# Not Impressed with VOD



## wbassett (Feb 8, 2007)

Okay first let me say and explain, after three years of being cable and satellite free we got cable again on October 22nd.

Our reasons for dropping it in the first place was bad programming and just being sick of commercials. What caused us to get it again? We moved and DSL internet was horrible here and Road Runner recently became available. We have had Road Runner before and loved it, so we made the jump to the total package, Internet, Phone, and of course at least basic cable. Since I know that there has been a lot of changes in the past three years, we went all out and got everything. Why not? It only costs around $80 more a month than what we were paying for DSL and unlimited long distance...

I can say I absolutely love having the History Channel, Discovery, and the Learning Channel back, but not much has changed with the premium pay channels.
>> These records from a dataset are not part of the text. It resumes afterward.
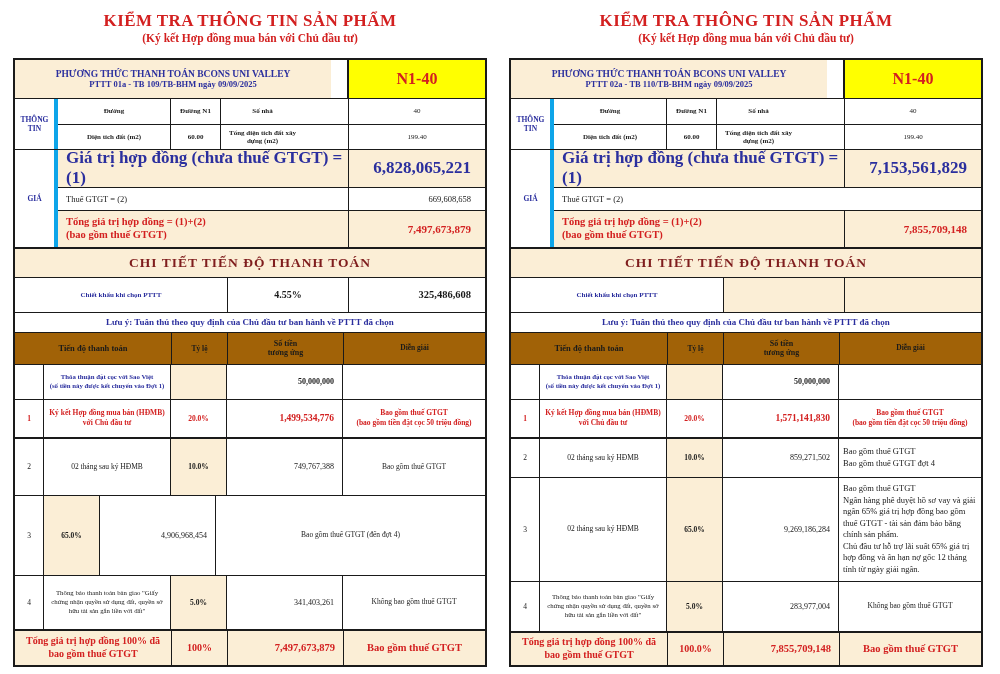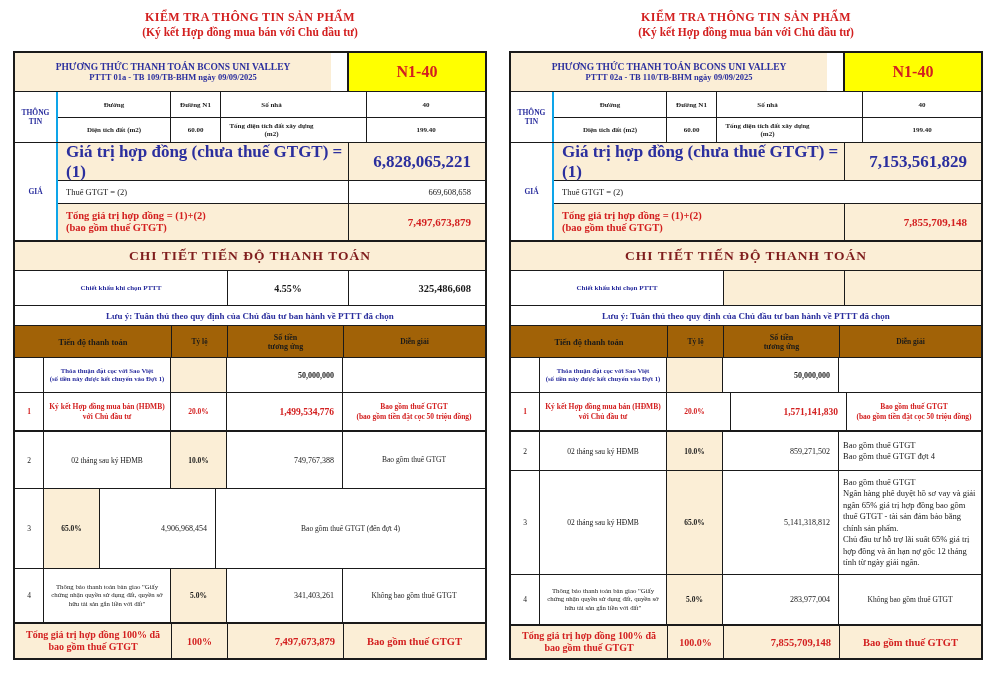--- a/index.html
+++ b/index.html
@@ -9,7 +9,7 @@
   .half { width:474px; }
 
   .doc-title { text-align:center; color:#d32020; font-weight:bold; margin:4px 0 12px 0; line-height:1.25; }
-  .doc-title .l1 { font-size:12px; letter-spacing:.4px; }
+  .doc-title .l1 { font-size:17px; letter-spacing:.4px; }
   .doc-title .l2 { font-size:11.5px; }
 
   .tbl { border:2px solid #1a1a1a; background:#fff; }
First, nothing is on! We have the HD DVR, but haven't found much to record. So VOD (Video On Demand) was my biggest interest. Not having cable I guess I didn't know what to expect or think. I 'guess' I thought there would be more movies and content and it wouldn't be the same stuff being shown on the movie channels! My niave lack of knowledge gave me expectations of being able to call up the Soprano's from espisode 1 through the end of the series, same with Deadwood and Rome as well as a wide variety of movies. I found out quickly that with Time Warner at least, the VOD content was very limited.

After excepting that, the next thing was a bit more than I could just say okay to. VOD is not ready for prime time. It seems down more than it is up (at least in my area and with my provider), and the worse... I selected a movie and was 3/4 of the way through watching it and boom... it stopped and I got the message 'Selection No Longer Available'. Okay, so that was my dumb fault, I didn't look at when it was done being shown, but I honestly thought if I started watching something it would play to the end, I was wrong. But that wasn't the only time I had VOD problems. Like I said, it isn't available more than I feel it should be down, but again while watching a movie it dropped out with 'Service Unavailable' message. To make matters worse, once service was back, the movie was no longer available.
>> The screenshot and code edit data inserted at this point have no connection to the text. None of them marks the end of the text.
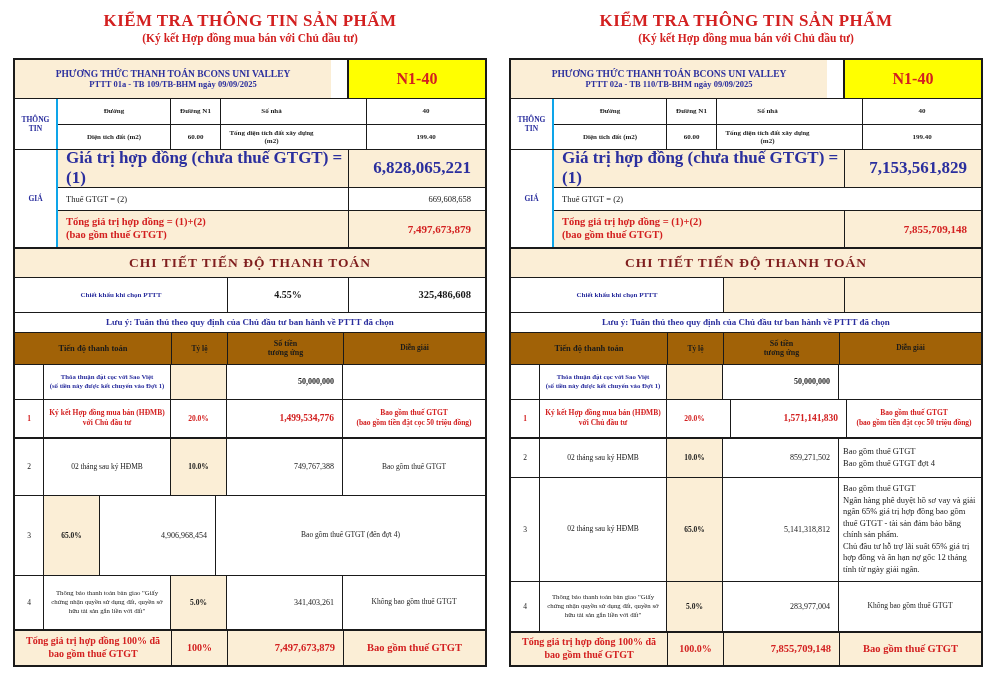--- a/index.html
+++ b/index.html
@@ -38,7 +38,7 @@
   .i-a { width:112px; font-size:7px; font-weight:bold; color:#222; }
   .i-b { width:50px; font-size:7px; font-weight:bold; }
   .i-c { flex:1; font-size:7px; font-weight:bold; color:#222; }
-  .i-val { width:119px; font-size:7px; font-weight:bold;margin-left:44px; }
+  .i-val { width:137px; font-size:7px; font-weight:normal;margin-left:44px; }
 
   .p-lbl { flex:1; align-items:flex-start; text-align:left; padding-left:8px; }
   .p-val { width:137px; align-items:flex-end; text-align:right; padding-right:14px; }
Don't get me wrong, I'm not mad or ranting, this is what I think is a unique perspective since we went cable free in 2004 and decided to check things out again. I've heard people say that the death of the HD disc format will be VOD, and right now in my opinion I can say if I run across a movie on the Preview Guide that sparks my interest, I now put the DVD in instead of going VOD. (Being cable free for three years is a lot of money saved, think of all the DVDs you can buy, which is what we did, so we have a ton!) Even the HD content I've seen isn't as good as Bluray or HD DVD, and the sound quality is okay at best when compared to the HD disc versions. 

Now the DVR is cool. We time shifted the Macy's Day Parade as well as other shows, but the 160GB HD runs out of room way too fast. I know I can add an eSATA drive and extend that, but right now I'm not so sure it's worth the money. In fact, after a month, my wife and I have decided to drop the premium channels since we have 95% of the movies being shown, and the other 5% are ones we're not interested in.


----------



## Tommy (Apr 20, 2006)

Any updates to your VOD quest? Ive been reading good things about the high def quality for VUDU and it has me interested.


----------